Ex-WH official: It looks strange that U.S. can argue it is JCPOA party 

May 2, 2020 - 13:43

TEHRAN – Professor Frank N. von Hippel, former assistant director for national security in the White House Office of Science and Technology, tells the Tehran Times that “it looks strange to me that the U.S. can cite the fact that it was a party to the JCPOA as a basis for this initiative.”

The comments by von Hippel comes as Mike Pompeo is arguing that the U.S. is a participant to the JCPOA and presented a draft resolution to some UN Security Council members to extend arms embargo against Iran which ends in October based on the JCPOA. 

Following is the text of the interview with von Hippel:

Q: The U.S. is working to extend the issue of Iran's arms sanction on Iran in the UN Security Council. Given that the U.S. has violated and withdrawn from the JCPOA, can it legally make such a request?

“As I understand the argument, the Trump Administration does not want Iran to buy conventional weapons.” A: I am not a lawyer but it looks strange to me that the U.S. can cite the fact that it was a party to the JCPOA as a basis for this initiative. However, the U.S. is a member of the UN Security Council (UNSC) and the JCPOA-related resolution that is due to expire this year is a UNSC resolution.  If a new resolution is required to extend the arms embargo, then Russia or China could veto it.  Apparently, the Trump administration is trying to use a part of the JCPOA under which any party could trigger a snapback of the sanctions. 

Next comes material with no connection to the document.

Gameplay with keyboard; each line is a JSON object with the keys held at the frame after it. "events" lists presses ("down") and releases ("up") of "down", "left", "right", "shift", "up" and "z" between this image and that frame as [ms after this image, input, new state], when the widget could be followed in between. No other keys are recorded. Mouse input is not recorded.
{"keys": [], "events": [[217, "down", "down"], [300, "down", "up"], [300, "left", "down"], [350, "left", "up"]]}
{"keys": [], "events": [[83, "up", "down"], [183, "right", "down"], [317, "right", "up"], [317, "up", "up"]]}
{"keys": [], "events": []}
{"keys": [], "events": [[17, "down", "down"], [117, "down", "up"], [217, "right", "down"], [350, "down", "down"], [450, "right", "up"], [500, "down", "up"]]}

Q: The U.S., despite withdrawing from the JCPOA, is set to establish itself as a participant in the JCPOA. Why?
A: As I understand the argument, the Trump administration does not want Iran to buy conventional weapons.  The rationale is that Iran would use these weapons to try to expand its area of influence in conflict areas in the Middle East, presumably including Syria, Iraq, and Lebanon.

Q: Do European countries want to activate the trigger mechanism and take Iran's case to the UN Security Council?

A: This is the key question. I suppose that France, Germany, or the UK, which are still members of the JCPOA, could do so.  They probably are not enthusiastic about Iran buying weapons but, at the same time, they would know that invoking the snapback provision would destroy their hopes to revive the JCPOA if we have a new U.S. President next January.